Rüyaların Gemisi

99 16 16
                                    

1. Bölüm

1997

Kuzey Atlantik

Denizin dibinde, solgun, ölü düz ay manzarası daha parlak hale geliyor, denizaltı, Wasp One, iticilerinden aşağı bir patlama ile deniz tabanına düşerken yukarıdan aydınlatılıyordu. İki saatlik serbest düşüşün ardından büyük bir gürültüyle dibe vurdu. Mini denizaltı, yandan taramalı sonarın sesine ve motorlarının gümbürtüsüne göre okyanusun zemininde süzüldü.

Karanlıkta, hayaletimsi bir görüntü gibi, bir geminin pruvası belirdi. Wasp One ona doğru gidiyor, bıçak gibi pruva dipteki tortuyu okyanus dalgaları gibi sürüyormuş gibi görünüyordu. Deniz tabanının üzerinde yükseliyor ve tam seksen dört yıl önce indiği gibi duruyordu.

Titanik.

Ya da ondan geriye ne kaldıydsa.

Kalın, kirli buz sarkıtları gibi üzerini örten aşırı paslanma dışında, hâlâ bozulmadan, baş parmaklığın üzerinde yüzüyordu.

Tam zamanlı hazine avcısı ve kurtarıcı Scott Lang, “Bu beni her zaman etkiliyor ” dedi. Bu iş şimdiye kadar aldığı en büyük işti.

Partneri ve kız arkadaşı Hope Van Dyne, "Belki de vicdan azabındandır," diye yanıtladı. "Ölülerden çalmak falan."

Scott gözlerini devirdi. "Hadi ama kendimize saklamıyoruz. Tarihi korumak için.”

"Doğru. Bunun ödeme ile ilgisi asla yok. ”

"Avantajlar." Scott sırıttı. "Ayrıca Stark da buna bizim kadar yatırım yapıyor."
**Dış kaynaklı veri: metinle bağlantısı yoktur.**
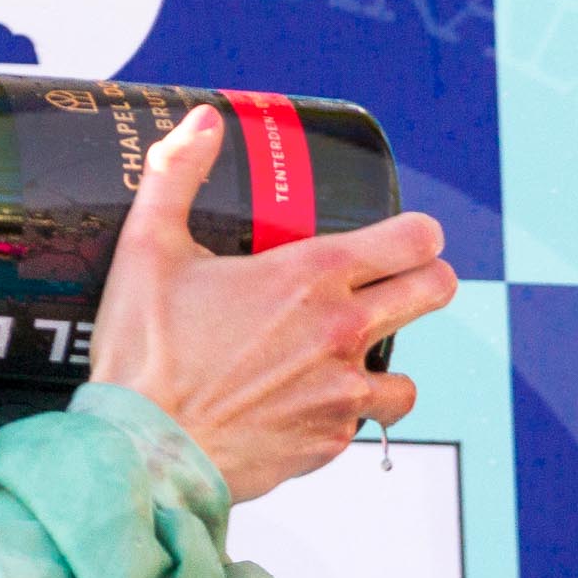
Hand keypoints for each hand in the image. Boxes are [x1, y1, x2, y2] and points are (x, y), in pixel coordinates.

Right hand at [90, 103, 455, 501]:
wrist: (142, 455)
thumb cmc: (142, 357)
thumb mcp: (147, 249)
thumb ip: (177, 174)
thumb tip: (202, 122)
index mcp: (311, 275)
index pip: (417, 239)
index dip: (418, 235)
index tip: (405, 241)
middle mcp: (342, 332)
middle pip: (435, 294)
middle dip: (424, 283)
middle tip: (395, 288)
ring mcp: (341, 395)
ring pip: (406, 378)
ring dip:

Tony Stark bu görev hakkında onlara yaklaşan kişi olmuştu. Yüzeyin üzerinde onları bekleyen Demir Adam gemisini finanse etti. Titanic'in tasarımının arkasındaki adam olan Howard Stark Sr.'nin torunu olarak Tony'nin buna kişisel bir yatırımı vardı.

Sancak tarafında, devasa çapayı geçerek, Wasp One sonsuz gibi görünen baş kasara güvertesinden geçti. Hâlâ iki düzgün sıra halinde yerleştirilmiş devasa çapa zincirleri, bronz ırgat kapakları parlıyordu. Yanından geçen minik denizaltı, devasa enkazın yanında bir böcek gibiydi. Subay Köşkü'nün kalıntılarının yanındaki tekne güvertesine yerleştiler.
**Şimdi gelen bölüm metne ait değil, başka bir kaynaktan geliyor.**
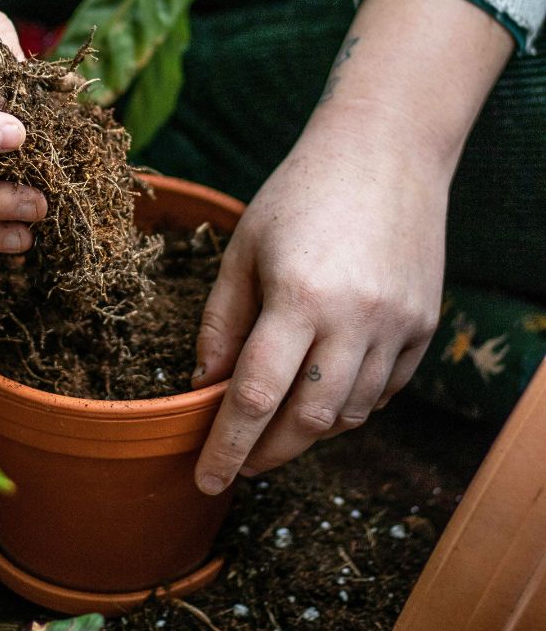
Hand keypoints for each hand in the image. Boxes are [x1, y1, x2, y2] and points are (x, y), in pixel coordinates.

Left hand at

"Pekala," dedi Scott. "Hadi çalışalım."

Hope, sonar monitörlerinin başında oturan adama döndü. Başına bir elektronik gözlük geçirip yanındaki joystick'e uzandı.

"Hazır mısın, Luis?"

"Her zaman, Hope," diye yanıtladı Luis. "Hadi yapalım."

Kullandığı joystick, enkazın daha dar alanlarından geçmek ve eşyaları ters çevirerek yoldan çıkarmak için kullanılabilen, kelepçeleri olan küçük bir robotik makine olan ROV'u kontrol ediyordu. Scott ve Hope'un tasarımı. Karınca Adam adını verdikleri mükemmel bir ekipman parçası.
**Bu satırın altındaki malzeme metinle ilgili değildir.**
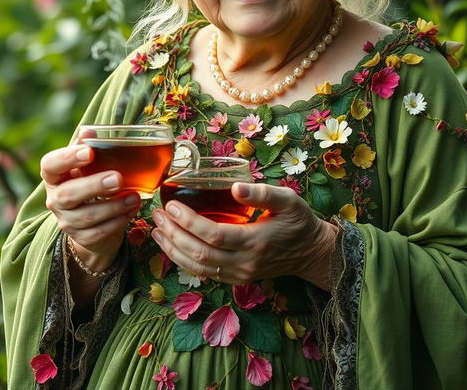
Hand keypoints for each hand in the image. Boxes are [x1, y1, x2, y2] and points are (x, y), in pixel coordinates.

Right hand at [41, 143, 140, 271]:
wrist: (91, 223)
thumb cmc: (89, 182)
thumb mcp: (87, 165)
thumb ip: (88, 147)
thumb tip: (90, 130)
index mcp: (54, 176)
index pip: (49, 165)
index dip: (66, 158)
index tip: (88, 152)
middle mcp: (56, 199)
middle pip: (68, 194)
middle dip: (94, 186)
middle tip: (118, 178)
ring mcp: (67, 220)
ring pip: (87, 216)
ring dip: (114, 206)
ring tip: (135, 196)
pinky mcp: (82, 238)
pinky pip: (100, 231)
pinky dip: (119, 220)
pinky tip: (132, 209)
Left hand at [151, 182, 338, 290]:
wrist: (310, 252)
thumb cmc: (299, 222)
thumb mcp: (288, 200)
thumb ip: (263, 193)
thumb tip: (236, 187)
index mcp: (255, 242)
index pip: (213, 235)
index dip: (188, 221)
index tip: (171, 205)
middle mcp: (244, 263)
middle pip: (199, 254)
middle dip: (173, 234)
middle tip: (158, 214)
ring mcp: (239, 274)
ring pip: (197, 268)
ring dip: (172, 249)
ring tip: (156, 229)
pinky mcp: (236, 279)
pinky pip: (203, 273)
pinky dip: (182, 261)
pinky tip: (171, 245)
Luis'in kontrolü altında, Karınca Adam denizaltıdan uzaklaştı, ikiz stereo-video kameraları böcek gözleri gibi dönüyor ve denizaltının içindeki monitörlerde gördüğü görüntüleri yakalıyordu. Bir zamanlar güzel Birinci Sınıf Büyük Merdiven olan açık bir kuyudan aşağı indi, birkaç güverteden aşağı indi, ardından Birinci Sınıf Kabul Odasına ilerledi ve kavernöz iç kısımda devam etti.